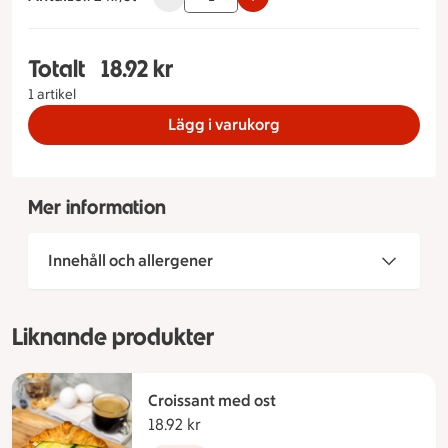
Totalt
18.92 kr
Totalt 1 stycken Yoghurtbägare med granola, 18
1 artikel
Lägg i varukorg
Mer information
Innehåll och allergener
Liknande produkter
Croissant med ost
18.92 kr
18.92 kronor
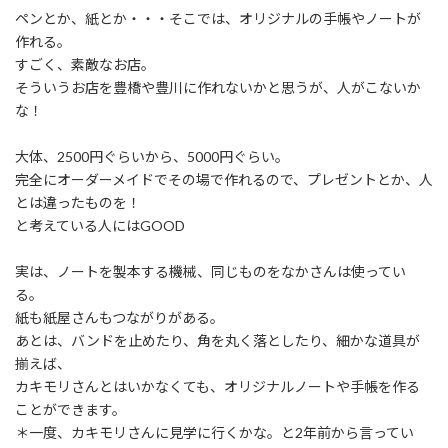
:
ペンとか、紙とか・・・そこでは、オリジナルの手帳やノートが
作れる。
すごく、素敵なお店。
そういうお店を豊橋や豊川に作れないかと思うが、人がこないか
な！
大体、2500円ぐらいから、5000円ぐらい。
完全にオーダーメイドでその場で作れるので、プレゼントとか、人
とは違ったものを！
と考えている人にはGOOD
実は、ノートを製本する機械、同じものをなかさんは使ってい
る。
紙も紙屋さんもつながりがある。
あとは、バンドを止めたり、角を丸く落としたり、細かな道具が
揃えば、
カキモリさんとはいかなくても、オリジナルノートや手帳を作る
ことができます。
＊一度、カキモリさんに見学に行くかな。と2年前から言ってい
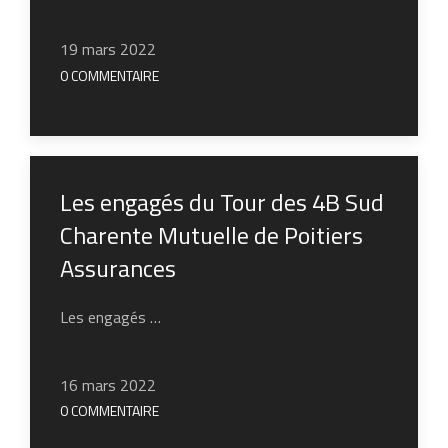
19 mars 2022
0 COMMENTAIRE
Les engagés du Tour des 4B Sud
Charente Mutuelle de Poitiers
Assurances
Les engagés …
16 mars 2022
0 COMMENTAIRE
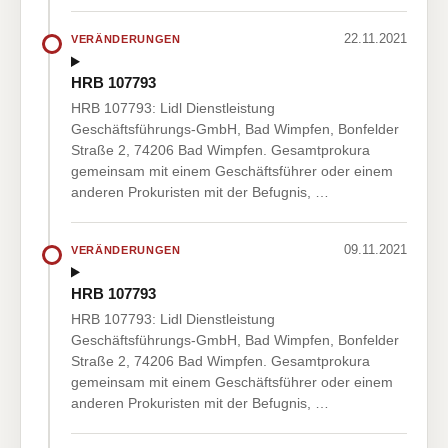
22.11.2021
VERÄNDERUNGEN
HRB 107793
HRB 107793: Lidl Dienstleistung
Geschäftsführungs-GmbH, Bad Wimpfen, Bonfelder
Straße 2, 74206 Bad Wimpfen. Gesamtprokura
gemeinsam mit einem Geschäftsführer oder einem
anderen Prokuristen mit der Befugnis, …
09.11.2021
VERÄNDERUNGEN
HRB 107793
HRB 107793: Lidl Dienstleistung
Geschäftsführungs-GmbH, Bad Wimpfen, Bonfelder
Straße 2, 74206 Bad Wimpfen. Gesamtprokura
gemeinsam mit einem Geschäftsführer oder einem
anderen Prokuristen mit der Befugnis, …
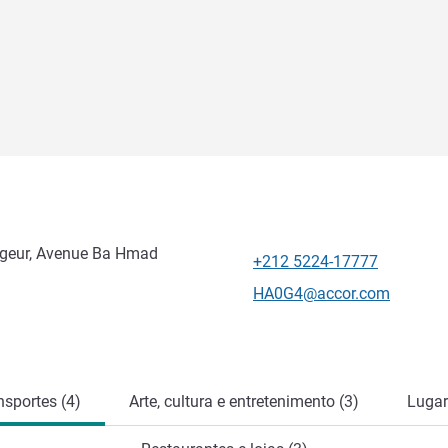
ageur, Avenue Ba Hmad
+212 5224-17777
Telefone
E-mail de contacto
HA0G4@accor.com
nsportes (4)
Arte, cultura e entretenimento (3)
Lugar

-*-*-

## [TASK GOAL]
Copy out all the data, renaming every "VERÄNDERUNGEN" to "ÄNDERUNGEN" and changing nothing else. Leave the pictures out of your answer.

## [EXERCISE RESULT]
Totalt
18.92 kr
Totalt 1 stycken Yoghurtbägare med granola, 18
1 artikel
Lägg i varukorg
Mer information
Innehåll och allergener
Liknande produkter
Croissant med ost
18.92 kr
18.92 kronor
:
ペンとか、紙とか・・・そこでは、オリジナルの手帳やノートが
作れる。
すごく、素敵なお店。
そういうお店を豊橋や豊川に作れないかと思うが、人がこないか
な！
大体、2500円ぐらいから、5000円ぐらい。
完全にオーダーメイドでその場で作れるので、プレゼントとか、人
とは違ったものを！
と考えている人にはGOOD
実は、ノートを製本する機械、同じものをなかさんは使ってい
る。
紙も紙屋さんもつながりがある。
あとは、バンドを止めたり、角を丸く落としたり、細かな道具が
揃えば、
カキモリさんとはいかなくても、オリジナルノートや手帳を作る
ことができます。
＊一度、カキモリさんに見学に行くかな。と2年前から言ってい
19 mars 2022
0 COMMENTAIRE
Les engagés du Tour des 4B Sud
Charente Mutuelle de Poitiers
Assurances
Les engagés …
16 mars 2022
0 COMMENTAIRE
22.11.2021
ÄNDERUNGEN
HRB 107793
HRB 107793: Lidl Dienstleistung
Geschäftsführungs-GmbH, Bad Wimpfen, Bonfelder
Straße 2, 74206 Bad Wimpfen. Gesamtprokura
gemeinsam mit einem Geschäftsführer oder einem
anderen Prokuristen mit der Befugnis, …
09.11.2021
ÄNDERUNGEN
HRB 107793
HRB 107793: Lidl Dienstleistung
Geschäftsführungs-GmbH, Bad Wimpfen, Bonfelder
Straße 2, 74206 Bad Wimpfen. Gesamtprokura
gemeinsam mit einem Geschäftsführer oder einem
anderen Prokuristen mit der Befugnis, …
ageur, Avenue Ba Hmad
+212 5224-17777
Telefone
E-mail de contacto
HA0G4@accor.com
nsportes (4)
Arte, cultura e entretenimento (3)
Lugar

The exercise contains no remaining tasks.